QUOTED PASSAGE:
↓

It’s a little early to say goodbye to Deborah DeKalb, Liberty Bell Junior/Senior High School’s retiring principal. There will be an appropriate time to thank her for the many contributions she made to not only the education but also the well-being of the Methow Valley’s children.
But we can start getting more familiar with Crosby Carpenter, who will replace DeKalb at Liberty Bell on July 1. In fact, you may already know him. Carpenter, who was chosen from among four finalists for the position, has lived in the Methow Valley with his family for the past four years while commuting to a job at Chelan High School.
Carpenter comes to the principal’s position with an untypical background, which is to say he did not follow a straight-line education career. He studied natural resource management, taught at Native American schools in New Mexico, and spent a decade as a building contractor — all of which may well come in handy as a school principal.
After earning a master’s degree in education, he taught high school classes before becoming associate principal in Chelan, where he handles a variety of programs. During the selection process, Carpenter emphasized his collaborative approach to leadership and decision-making.
The field of finalists was impressive, indicative of the job’s attraction. It’s a high-visibility role in a small community, and the Methow Valley School District’s selection process contemplated that. The process stressed community involvement including feedback from staff, parents and other valley residents about what they would like to see in a principal.
The four finalists, chosen from nine applicants, were interviewed by a review panel, met with a parent focus group, and took student-guided tours of Liberty Bell and the Independent Learning Center.
Most transparently, the candidates each spoke at a public forum where they could expound on their educational vision and personal style.
The thoroughness and openness of the process should give the community confidence that the selection committee made a good recommendation to Superintendent Tom Venable. For more information about that, see the story on page A1 of this week’s newspaper.
Meanwhile, a similar search continues to replace retiring Principal Bob Winters at Methow Valley Elementary School. Parents and community members were again invited to contribute thoughts about a “candidate profile” to help guide the selection process.

↑

SUPPLIED ENTRIES:

↓

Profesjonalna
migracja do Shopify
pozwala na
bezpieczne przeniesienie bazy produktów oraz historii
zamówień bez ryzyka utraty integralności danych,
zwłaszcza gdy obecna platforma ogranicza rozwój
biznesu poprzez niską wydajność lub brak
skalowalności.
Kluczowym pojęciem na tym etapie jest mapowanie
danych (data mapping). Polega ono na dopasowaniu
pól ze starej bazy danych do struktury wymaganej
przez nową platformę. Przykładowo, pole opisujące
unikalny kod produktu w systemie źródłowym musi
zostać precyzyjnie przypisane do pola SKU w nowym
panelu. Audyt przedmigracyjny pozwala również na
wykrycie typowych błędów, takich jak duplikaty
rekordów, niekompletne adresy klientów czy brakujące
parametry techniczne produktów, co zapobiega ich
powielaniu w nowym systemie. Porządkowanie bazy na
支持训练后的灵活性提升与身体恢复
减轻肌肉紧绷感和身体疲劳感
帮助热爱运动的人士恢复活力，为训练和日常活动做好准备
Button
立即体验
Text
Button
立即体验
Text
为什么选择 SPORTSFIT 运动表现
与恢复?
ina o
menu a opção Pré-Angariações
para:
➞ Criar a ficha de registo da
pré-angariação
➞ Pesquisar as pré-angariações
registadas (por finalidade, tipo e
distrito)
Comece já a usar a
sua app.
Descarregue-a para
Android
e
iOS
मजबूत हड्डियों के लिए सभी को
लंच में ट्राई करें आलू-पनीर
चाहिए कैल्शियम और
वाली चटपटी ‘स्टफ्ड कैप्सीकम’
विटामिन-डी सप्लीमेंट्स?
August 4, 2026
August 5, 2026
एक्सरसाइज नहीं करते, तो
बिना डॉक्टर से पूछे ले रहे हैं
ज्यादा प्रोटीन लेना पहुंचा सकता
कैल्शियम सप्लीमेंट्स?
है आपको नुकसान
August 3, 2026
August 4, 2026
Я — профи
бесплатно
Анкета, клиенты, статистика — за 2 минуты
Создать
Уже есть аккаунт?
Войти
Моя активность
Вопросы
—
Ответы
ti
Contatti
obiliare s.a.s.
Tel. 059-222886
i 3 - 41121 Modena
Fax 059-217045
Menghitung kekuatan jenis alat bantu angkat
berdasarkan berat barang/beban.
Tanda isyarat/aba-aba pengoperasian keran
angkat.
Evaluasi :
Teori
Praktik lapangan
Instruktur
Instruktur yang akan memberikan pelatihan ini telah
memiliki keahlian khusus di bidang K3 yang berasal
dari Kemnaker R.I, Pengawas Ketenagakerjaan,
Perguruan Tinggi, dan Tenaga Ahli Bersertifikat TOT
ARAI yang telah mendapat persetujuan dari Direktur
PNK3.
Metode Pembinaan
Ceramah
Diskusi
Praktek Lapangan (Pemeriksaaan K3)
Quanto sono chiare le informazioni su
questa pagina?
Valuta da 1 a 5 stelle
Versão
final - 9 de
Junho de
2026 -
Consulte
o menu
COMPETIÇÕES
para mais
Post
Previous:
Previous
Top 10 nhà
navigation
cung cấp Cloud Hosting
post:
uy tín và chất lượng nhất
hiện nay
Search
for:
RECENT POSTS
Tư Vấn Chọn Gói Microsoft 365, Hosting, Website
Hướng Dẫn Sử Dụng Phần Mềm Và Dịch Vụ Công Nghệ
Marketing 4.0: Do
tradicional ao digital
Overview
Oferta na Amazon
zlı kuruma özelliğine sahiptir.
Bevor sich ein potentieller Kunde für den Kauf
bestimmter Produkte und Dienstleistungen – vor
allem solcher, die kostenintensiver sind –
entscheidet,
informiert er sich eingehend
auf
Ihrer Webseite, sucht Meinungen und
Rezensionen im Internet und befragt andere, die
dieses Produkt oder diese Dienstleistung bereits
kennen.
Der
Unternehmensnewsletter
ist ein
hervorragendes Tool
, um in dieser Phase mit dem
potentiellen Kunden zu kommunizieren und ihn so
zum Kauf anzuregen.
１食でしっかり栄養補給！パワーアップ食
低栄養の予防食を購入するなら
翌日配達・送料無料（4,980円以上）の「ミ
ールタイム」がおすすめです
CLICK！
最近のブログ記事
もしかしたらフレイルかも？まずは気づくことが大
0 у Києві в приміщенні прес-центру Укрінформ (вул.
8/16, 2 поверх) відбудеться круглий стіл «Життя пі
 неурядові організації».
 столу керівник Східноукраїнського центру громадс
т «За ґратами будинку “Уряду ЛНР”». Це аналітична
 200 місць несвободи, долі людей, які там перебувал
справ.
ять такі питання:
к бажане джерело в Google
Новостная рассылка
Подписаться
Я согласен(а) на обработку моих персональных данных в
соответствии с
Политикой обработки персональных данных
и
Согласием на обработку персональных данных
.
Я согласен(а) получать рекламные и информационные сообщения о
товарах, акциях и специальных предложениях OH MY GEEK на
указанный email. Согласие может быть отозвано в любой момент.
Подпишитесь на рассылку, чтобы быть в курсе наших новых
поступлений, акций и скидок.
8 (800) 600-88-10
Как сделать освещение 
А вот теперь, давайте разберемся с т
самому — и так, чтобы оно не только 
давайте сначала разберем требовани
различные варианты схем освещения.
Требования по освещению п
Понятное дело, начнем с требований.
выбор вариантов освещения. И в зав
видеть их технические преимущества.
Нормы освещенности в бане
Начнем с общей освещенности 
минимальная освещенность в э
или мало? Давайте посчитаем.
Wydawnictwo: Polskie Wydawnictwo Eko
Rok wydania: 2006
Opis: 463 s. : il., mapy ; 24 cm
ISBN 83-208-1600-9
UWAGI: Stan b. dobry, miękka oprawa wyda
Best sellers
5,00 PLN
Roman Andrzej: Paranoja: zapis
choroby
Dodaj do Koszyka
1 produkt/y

↑

TASK INSTRUCTIONS:
Continue the editorial about choosing Liberty Bell's new principal, starting after its last sentence on the search at Methow Valley Elementary School.

OUTPUT FOR THIS TASK:
Being the principal of any public school these days is a multi-faceted challenge that requires not just educational proficiency, but also a wide range of personal skills and the ability to manage through the kinds of crises that modern schools sometimes face. The Methow Valley School District is taking great care in its choices with all that in mind.
Last week’s article about a recently completed assessment of health care needs in the Methow Valley should generate hope as well as concern. The study didn’t identify any new issues. We’re familiar with the valley’s health care challenges, and most of us have dealt with one or more of them in serious circumstances.
So while it may reiterate some things we already know, the value of such a study is to clearly define the needs with an eye toward solutions. As noted in the article, the goal of the local health care providers who commissioned the study was to improve the quality of health services in the valley by developing an integrated approach. To do that, you need a thorough understanding of the problems before you can begin solving them.
Along with the findings came potential strategies — things that the community can start figuring out how to accomplish, short- and long-term. There are no quick, wholesale solutions, especially given the uncertain state of medical care and health insurance in rural areas like ours. But a succession of coordinated actions can, over time, begin to make a difference. And as we have seen often in the Methow Valley, once this community gets some momentum going it can be a formidable force for change.